## WHAT THIS TASK INVOLVES
Copy every record below, exactly as written.

## THE RECORDS
**********
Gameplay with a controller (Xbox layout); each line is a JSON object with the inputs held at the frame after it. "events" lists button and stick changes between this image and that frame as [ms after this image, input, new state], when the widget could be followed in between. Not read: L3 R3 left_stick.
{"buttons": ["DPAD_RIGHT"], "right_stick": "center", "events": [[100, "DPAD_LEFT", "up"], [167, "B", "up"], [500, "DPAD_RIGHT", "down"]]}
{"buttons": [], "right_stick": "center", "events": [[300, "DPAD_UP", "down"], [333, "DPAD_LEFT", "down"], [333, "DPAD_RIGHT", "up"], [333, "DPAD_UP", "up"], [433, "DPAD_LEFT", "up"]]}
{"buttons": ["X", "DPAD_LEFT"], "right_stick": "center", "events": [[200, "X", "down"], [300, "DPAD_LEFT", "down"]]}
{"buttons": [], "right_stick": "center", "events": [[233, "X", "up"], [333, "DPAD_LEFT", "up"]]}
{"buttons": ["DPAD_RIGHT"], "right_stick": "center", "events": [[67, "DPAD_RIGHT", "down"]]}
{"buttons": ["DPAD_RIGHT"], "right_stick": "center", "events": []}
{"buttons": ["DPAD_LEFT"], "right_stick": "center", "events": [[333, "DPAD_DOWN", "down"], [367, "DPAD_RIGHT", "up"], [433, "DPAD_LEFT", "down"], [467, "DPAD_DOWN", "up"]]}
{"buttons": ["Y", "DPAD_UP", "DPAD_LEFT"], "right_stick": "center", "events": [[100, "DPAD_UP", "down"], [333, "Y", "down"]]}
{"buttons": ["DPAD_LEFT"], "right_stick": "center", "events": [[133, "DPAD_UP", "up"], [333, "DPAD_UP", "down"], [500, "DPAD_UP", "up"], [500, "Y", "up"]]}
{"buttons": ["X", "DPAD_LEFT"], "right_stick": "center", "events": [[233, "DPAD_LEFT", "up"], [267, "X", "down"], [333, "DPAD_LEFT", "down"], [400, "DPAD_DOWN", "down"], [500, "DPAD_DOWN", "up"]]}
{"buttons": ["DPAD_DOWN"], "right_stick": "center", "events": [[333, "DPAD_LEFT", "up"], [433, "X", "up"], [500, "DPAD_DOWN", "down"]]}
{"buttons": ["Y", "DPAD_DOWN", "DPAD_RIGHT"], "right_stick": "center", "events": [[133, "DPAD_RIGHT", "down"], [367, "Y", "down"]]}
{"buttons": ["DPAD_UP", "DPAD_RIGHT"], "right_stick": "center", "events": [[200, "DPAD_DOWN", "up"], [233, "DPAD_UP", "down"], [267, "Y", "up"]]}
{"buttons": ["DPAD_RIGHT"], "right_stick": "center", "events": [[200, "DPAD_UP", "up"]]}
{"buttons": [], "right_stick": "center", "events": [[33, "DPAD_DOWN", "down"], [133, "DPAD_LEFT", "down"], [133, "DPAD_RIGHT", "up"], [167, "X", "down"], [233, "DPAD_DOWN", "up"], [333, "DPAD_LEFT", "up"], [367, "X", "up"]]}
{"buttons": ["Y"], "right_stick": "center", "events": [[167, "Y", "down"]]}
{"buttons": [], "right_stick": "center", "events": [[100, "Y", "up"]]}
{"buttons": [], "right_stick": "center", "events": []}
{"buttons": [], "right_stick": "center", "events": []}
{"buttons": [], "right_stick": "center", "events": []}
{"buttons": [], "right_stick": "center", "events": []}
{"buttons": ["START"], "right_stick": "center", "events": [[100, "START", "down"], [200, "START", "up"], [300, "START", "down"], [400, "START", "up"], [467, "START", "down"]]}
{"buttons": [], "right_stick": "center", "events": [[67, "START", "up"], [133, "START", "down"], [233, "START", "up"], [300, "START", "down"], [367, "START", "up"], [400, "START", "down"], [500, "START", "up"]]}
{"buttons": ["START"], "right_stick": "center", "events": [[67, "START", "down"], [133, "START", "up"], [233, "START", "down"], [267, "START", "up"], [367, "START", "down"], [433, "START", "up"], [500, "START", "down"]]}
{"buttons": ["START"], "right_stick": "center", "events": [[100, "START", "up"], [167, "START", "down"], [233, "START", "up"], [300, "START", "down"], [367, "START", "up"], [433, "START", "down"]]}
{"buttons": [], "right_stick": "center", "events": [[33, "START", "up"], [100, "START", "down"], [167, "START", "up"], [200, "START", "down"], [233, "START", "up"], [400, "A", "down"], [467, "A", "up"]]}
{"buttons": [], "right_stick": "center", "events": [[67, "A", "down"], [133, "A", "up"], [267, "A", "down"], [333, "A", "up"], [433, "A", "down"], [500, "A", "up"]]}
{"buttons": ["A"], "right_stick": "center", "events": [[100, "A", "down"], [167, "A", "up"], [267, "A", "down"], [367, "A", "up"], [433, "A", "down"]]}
**********
## RESULT FOR THIS EXERCISE
Gameplay with a controller (Xbox layout); each line is a JSON object with the inputs held at the frame after it. "events" lists button and stick changes between this image and that frame as [ms after this image, input, new state], when the widget could be followed in between. Not read: L3 R3 left_stick.
{"buttons": ["DPAD_RIGHT"], "right_stick": "center", "events": [[100, "DPAD_LEFT", "up"], [167, "B", "up"], [500, "DPAD_RIGHT", "down"]]}
{"buttons": [], "right_stick": "center", "events": [[300, "DPAD_UP", "down"], [333, "DPAD_LEFT", "down"], [333, "DPAD_RIGHT", "up"], [333, "DPAD_UP", "up"], [433, "DPAD_LEFT", "up"]]}
{"buttons": ["X", "DPAD_LEFT"], "right_stick": "center", "events": [[200, "X", "down"], [300, "DPAD_LEFT", "down"]]}
{"buttons": [], "right_stick": "center", "events": [[233, "X", "up"], [333, "DPAD_LEFT", "up"]]}
{"buttons": ["DPAD_RIGHT"], "right_stick": "center", "events": [[67, "DPAD_RIGHT", "down"]]}
{"buttons": ["DPAD_RIGHT"], "right_stick": "center", "events": []}
{"buttons": ["DPAD_LEFT"], "right_stick": "center", "events": [[333, "DPAD_DOWN", "down"], [367, "DPAD_RIGHT", "up"], [433, "DPAD_LEFT", "down"], [467, "DPAD_DOWN", "up"]]}
{"buttons": ["Y", "DPAD_UP", "DPAD_LEFT"], "right_stick": "center", "events": [[100, "DPAD_UP", "down"], [333, "Y", "down"]]}
{"buttons": ["DPAD_LEFT"], "right_stick": "center", "events": [[133, "DPAD_UP", "up"], [333, "DPAD_UP", "down"], [500, "DPAD_UP", "up"], [500, "Y", "up"]]}
{"buttons": ["X", "DPAD_LEFT"], "right_stick": "center", "events": [[233, "DPAD_LEFT", "up"], [267, "X", "down"], [333, "DPAD_LEFT", "down"], [400, "DPAD_DOWN", "down"], [500, "DPAD_DOWN", "up"]]}
{"buttons": ["DPAD_DOWN"], "right_stick": "center", "events": [[333, "DPAD_LEFT", "up"], [433, "X", "up"], [500, "DPAD_DOWN", "down"]]}
{"buttons": ["Y", "DPAD_DOWN", "DPAD_RIGHT"], "right_stick": "center", "events": [[133, "DPAD_RIGHT", "down"], [367, "Y", "down"]]}
{"buttons": ["DPAD_UP", "DPAD_RIGHT"], "right_stick": "center", "events": [[200, "DPAD_DOWN", "up"], [233, "DPAD_UP", "down"], [267, "Y", "up"]]}
{"buttons": ["DPAD_RIGHT"], "right_stick": "center", "events": [[200, "DPAD_UP", "up"]]}
{"buttons": [], "right_stick": "center", "events": [[33, "DPAD_DOWN", "down"], [133, "DPAD_LEFT", "down"], [133, "DPAD_RIGHT", "up"], [167, "X", "down"], [233, "DPAD_DOWN", "up"], [333, "DPAD_LEFT", "up"], [367, "X", "up"]]}
{"buttons": ["Y"], "right_stick": "center", "events": [[167, "Y", "down"]]}
{"buttons": [], "right_stick": "center", "events": [[100, "Y", "up"]]}
{"buttons": [], "right_stick": "center", "events": []}
{"buttons": [], "right_stick": "center", "events": []}
{"buttons": [], "right_stick": "center", "events": []}
{"buttons": [], "right_stick": "center", "events": []}
{"buttons": ["START"], "right_stick": "center", "events": [[100, "START", "down"], [200, "START", "up"], [300, "START", "down"], [400, "START", "up"], [467, "START", "down"]]}
{"buttons": [], "right_stick": "center", "events": [[67, "START", "up"], [133, "START", "down"], [233, "START", "up"], [300, "START", "down"], [367, "START", "up"], [400, "START", "down"], [500, "START", "up"]]}
{"buttons": ["START"], "right_stick": "center", "events": [[67, "START", "down"], [133, "START", "up"], [233, "START", "down"], [267, "START", "up"], [367, "START", "down"], [433, "START", "up"], [500, "START", "down"]]}
{"buttons": ["START"], "right_stick": "center", "events": [[100, "START", "up"], [167, "START", "down"], [233, "START", "up"], [300, "START", "down"], [367, "START", "up"], [433, "START", "down"]]}
{"buttons": [], "right_stick": "center", "events": [[33, "START", "up"], [100, "START", "down"], [167, "START", "up"], [200, "START", "down"], [233, "START", "up"], [400, "A", "down"], [467, "A", "up"]]}
{"buttons": [], "right_stick": "center", "events": [[67, "A", "down"], [133, "A", "up"], [267, "A", "down"], [333, "A", "up"], [433, "A", "down"], [500, "A", "up"]]}
{"buttons": ["A"], "right_stick": "center", "events": [[100, "A", "down"], [167, "A", "up"], [267, "A", "down"], [367, "A", "up"], [433, "A", "down"]]}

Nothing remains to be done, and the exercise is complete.